In and around Llanes, you will see mansions in this region of Asturias particularly rich in casas indianas. Typically square with eclectic facades of noble wood, these typically three-story houses sometimes feature towers and interior courtyards with cast iron balustrades. For good reason, their gardens are full of palm trees and other trees and plants from the New World.

From the middle of the 19th to the middle of the 20th century, millions of Spaniards emigrated to the Americas, including only 350,000 Asturians, many of whom were illiterate. But many came back rich and happy to build their casas indianas.

The town of Colombres, near the Cantabrian border, has a dozen examples, including the magnificent Quinta Guadalupe house from 1906 which is today the Emigration Museum.
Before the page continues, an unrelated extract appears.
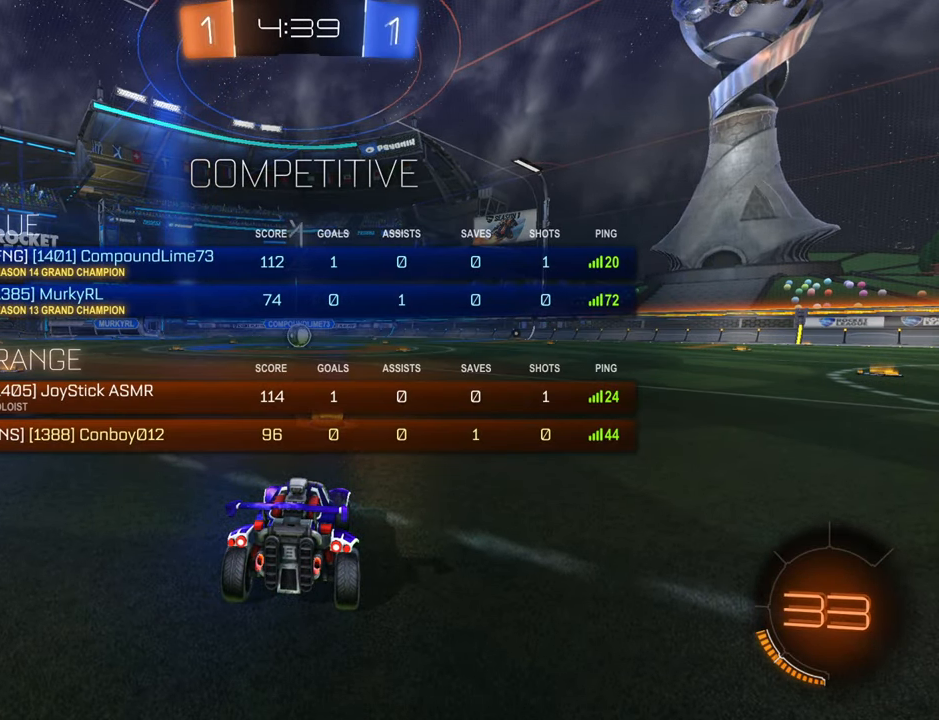
{"buttons": ["B", "R2"], "left_stick": "center", "right_stick": "center", "events": [[17, "L1", "up"]]}
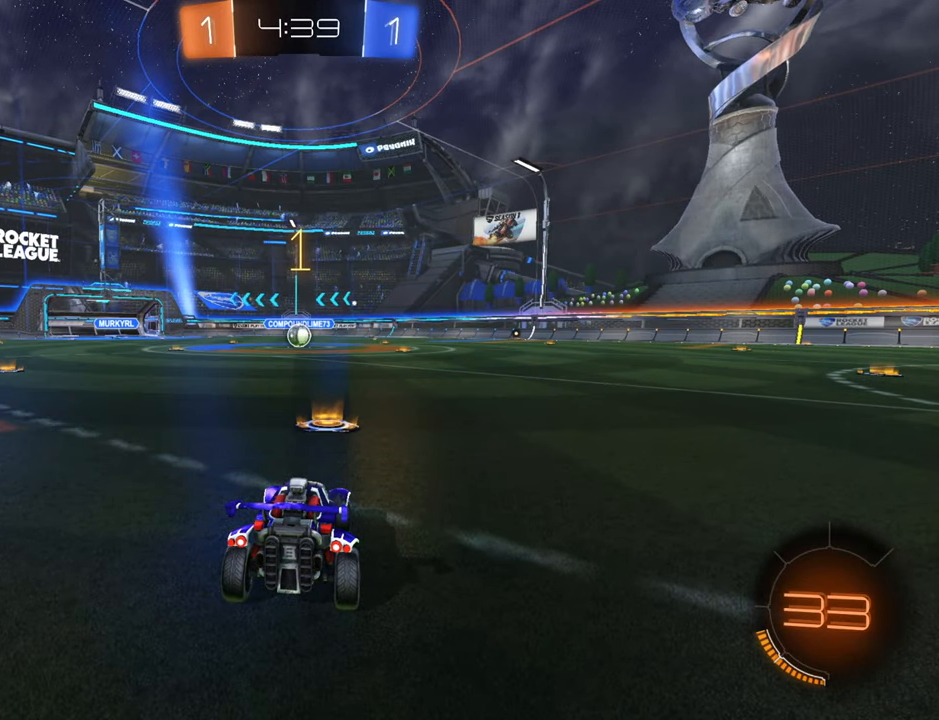
{"buttons": ["B", "R2"], "left_stick": "center", "right_stick": "center", "events": [[267, "left_stick", "down-left"], [367, "left_stick", "center"]]}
The stereotype of indians were of those who walked around in their white sheets and Panama hats and other attributes of the nouveau riche, while some of their wealth in mines, textiles and plantations today could be considered of dubious origin.

Returning to Gijón, you will increasingly appreciate how, at the turn of the last century, the railroad boom, the early use of electric lighting, a strong promotion of education and the expansion of the towns of their old walls to new neighborhoods with all these modernist gems were partly funded by these same returnees.

Note: For those who fly to Madrid Barajas Airport, it’s just another hour’s flight to Asturias, with Avilés airport located about 20 minutes outside of the city. The flight model takes you directly over the rugged mountains of Cantabria where the hamlets below appear like so many miniatures, a sight that provides a great introduction to the heart and soul of this region.